Kulu Mele: Dancing with and for the Ancestors
by Christina Catanese
Radical, tenacious, intergenerational imagination makes vision become reality. It’s what brought a group of Black dancers and musicians together in a Philadelphia basement, in barely desegregated 1969 America, determined to connect with culture and heritage, even when the police were called on them for the “noise” of their drums during rehearsal. Receiving a major grant from one of the most elite arts funders in the city, and then having a world premiere performance at one of Philadelphia’s major classical performance venues fifty years later, probably would have sounded like science fiction to the artists in that basement. But as sci-fi predictions sometimes have a way of coming true, that’s what happened for Kulu Mele African Dance & Drum Ensemble.
At the recent BlackStar Film Festival, a documentary offered a look behind the curtain of this storied pillar of Philadelphia’s African diasporic culture. The film, The Ancestors Live, marks the Kulu Mele ensemble’s 50-year anniversary in 2019, delves into its origins and history, and follows the group on a trip to Cuba to develop its most recent major work, Ogun & the People (previously reviewed on thINKingDANCE).
BlackStar is an annual film festival and cultural happening in Philadelphia that showcases independent films by Black, Brown, and Indigenous people around the world. Sometimes described as the Black Sundance, it is a dynamic gathering and celebration of BIPOC storytelling. Due to the coronavirus pandemic, BlackStar 2020 was mostly virtual. Compared to a normal year, experiencing The Ancestors Live alone in the quiet of my home felt like an acute loss, community exchange being central to its story, to Kulu Mele, and to BlackStar. This way of experiencing culture felt like a form of sci-fi, too.
- - - - - - -
The problem —
Reproduce word for word the passage of the Kulu Mele article starting with "At the recent" and going on through "reviewed on thINKingDANCE).".
- - - - - - -
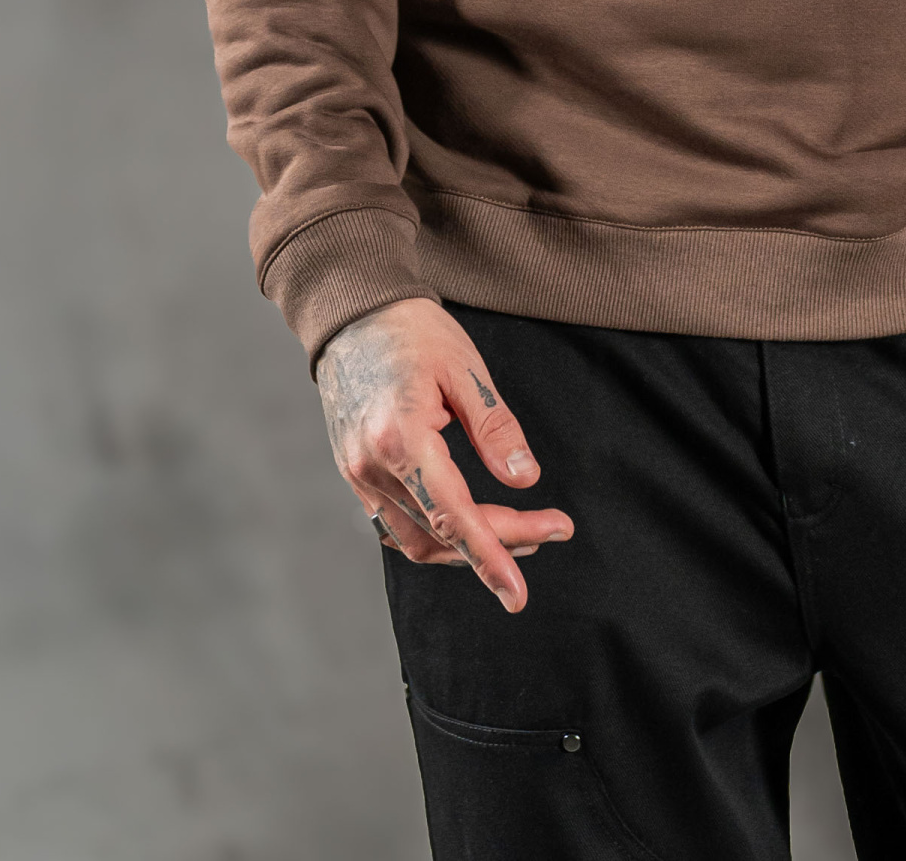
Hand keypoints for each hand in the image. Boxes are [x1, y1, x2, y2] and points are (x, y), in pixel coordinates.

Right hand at [317, 296, 573, 612]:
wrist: (352, 311)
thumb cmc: (411, 331)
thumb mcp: (466, 369)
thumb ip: (496, 429)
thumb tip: (524, 481)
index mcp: (400, 438)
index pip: (453, 517)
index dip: (490, 558)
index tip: (519, 594)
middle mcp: (373, 466)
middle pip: (441, 532)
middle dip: (499, 542)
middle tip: (554, 528)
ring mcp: (358, 474)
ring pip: (417, 540)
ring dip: (469, 546)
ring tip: (524, 533)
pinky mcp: (356, 473)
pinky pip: (397, 524)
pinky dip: (437, 533)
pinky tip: (473, 523)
- - - - - - -
Answer —
At the recent BlackStar Film Festival, a documentary offered a look behind the curtain of this storied pillar of Philadelphia’s African diasporic culture. The film, The Ancestors Live, marks the Kulu Mele ensemble’s 50-year anniversary in 2019, delves into its origins and history, and follows the group on a trip to Cuba to develop its most recent major work, Ogun & the People (previously reviewed on thINKingDANCE).